> [ASSIGNMENT] In the entries below, count each line where "Rund" appears. Give the total and nothing more.

> [RECORDS SHOWN]

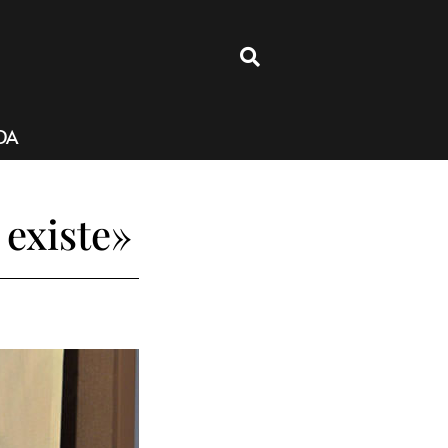
4
DA
existe»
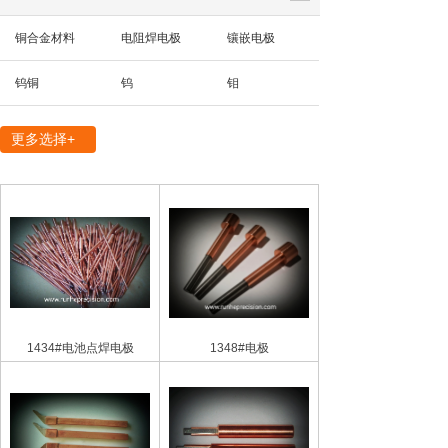
铜合金材料
电阻焊电极
镶嵌电极
钨铜
钨
钼
精密机械部件
更多选择+
1434#电池点焊电极
1348#电极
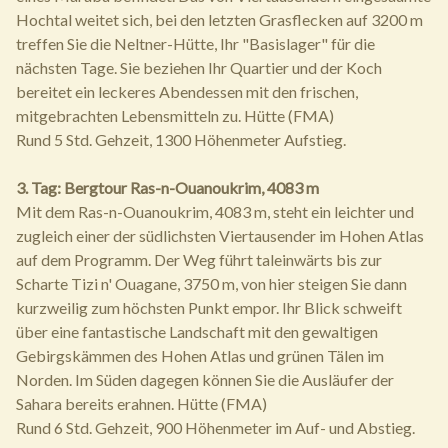
Hochtal weitet sich, bei den letzten Grasflecken auf 3200 m
treffen Sie die Neltner-Hütte, Ihr "Basislager" für die
nächsten Tage. Sie beziehen Ihr Quartier und der Koch
bereitet ein leckeres Abendessen mit den frischen,
mitgebrachten Lebensmitteln zu. Hütte (FMA)
Rund 5 Std. Gehzeit, 1300 Höhenmeter Aufstieg.
3. Tag: Bergtour Ras-n-Ouanoukrim, 4083 m
Mit dem Ras-n-Ouanoukrim, 4083 m, steht ein leichter und
zugleich einer der südlichsten Viertausender im Hohen Atlas
auf dem Programm. Der Weg führt taleinwärts bis zur
Scharte Tizi n' Ouagane, 3750 m, von hier steigen Sie dann
kurzweilig zum höchsten Punkt empor. Ihr Blick schweift
über eine fantastische Landschaft mit den gewaltigen
Gebirgskämmen des Hohen Atlas und grünen Tälen im
Norden. Im Süden dagegen können Sie die Ausläufer der
Sahara bereits erahnen. Hütte (FMA)
Rund 6 Std. Gehzeit, 900 Höhenmeter im Auf- und Abstieg.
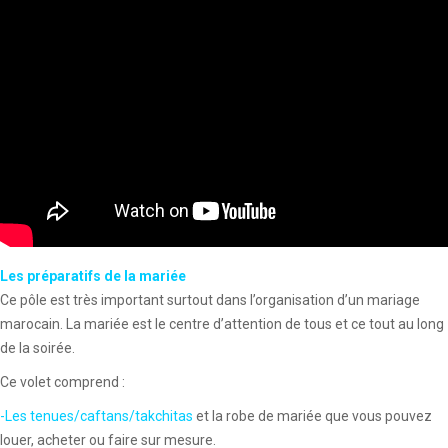
Les préparatifs de la mariée
Ce pôle est très important surtout dans l’organisation d’un mariage
marocain. La mariée est le centre d’attention de tous et ce tout au long
de la soirée.
Ce volet comprend :
-Les tenues/caftans/takchitas
et la robe de mariée que vous pouvez
louer, acheter ou faire sur mesure.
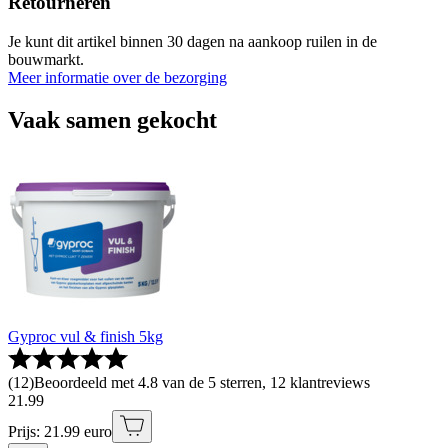
Retourneren
Je kunt dit artikel binnen 30 dagen na aankoop ruilen in de
bouwmarkt.
Meer informatie over de bezorging
Vaak samen gekocht
Gyproc vul & finish 5kg
(
12
)
Beoordeeld met 4.8 van de 5 sterren, 12 klantreviews
21
.
99
Prijs: 21.99 euro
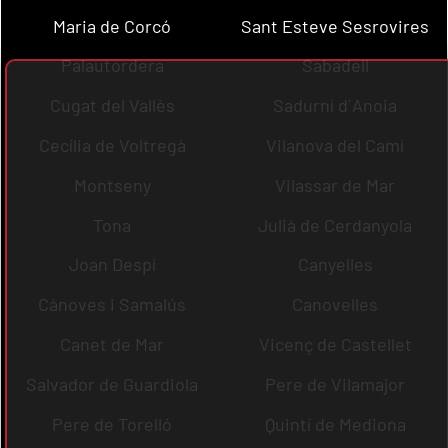
Maria de Corcó
Sant Esteve Sesrovires
Palautordera
Sabadell
Cugat del Vallès
Sadurní d´Anoia
Cecília de Voltregà
Vilanova del Camí
Montseny
Vilassar de Mar
Tona
Julià de Cerdanyola
Joan Despí
Canyelles
Cànoves i Samalús
Canovelles
Canet de Mar
Vicenç de Castellet
Salvador de Guardiola
Pere de Vilamajor
Pere de Torelló
Quintí de Mediona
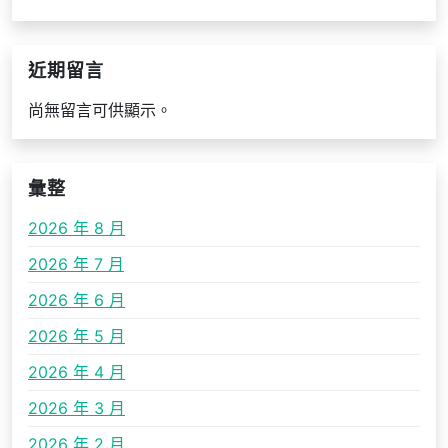
近期留言
尚無留言可供顯示。
彙整
2026 年 8 月
2026 年 7 月
2026 年 6 月
2026 年 5 月
2026 年 4 月
2026 年 3 月
2026 年 2 月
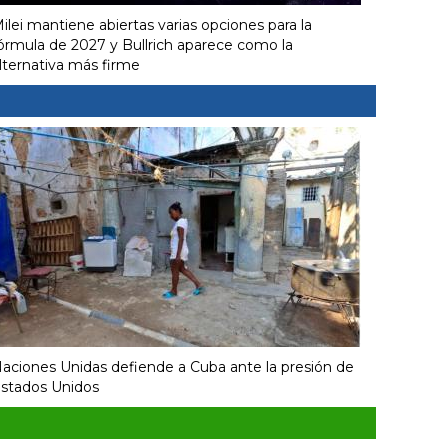
ilei mantiene abiertas varias opciones para la
órmula de 2027 y Bullrich aparece como la
lternativa más firme
aciones Unidas defiende a Cuba ante la presión de
stados Unidos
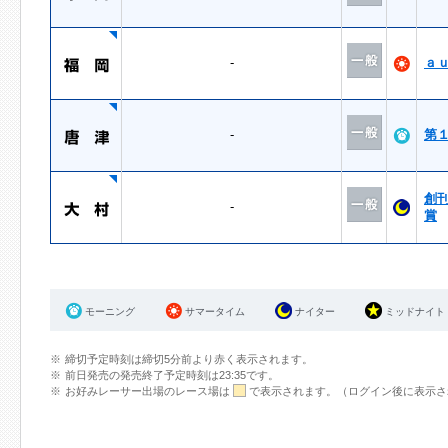
-
ａ
-
第
創
-
賞
モーニング
サマータイム
ナイター
ミッドナイト
締切予定時刻は締切5分前より赤く表示されます。
前日発売の発売終了予定時刻は23:35です。
お好みレーサー出場のレース場は
で表示されます。（ログイン後に表示さ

> [RESPONSE AREA] 2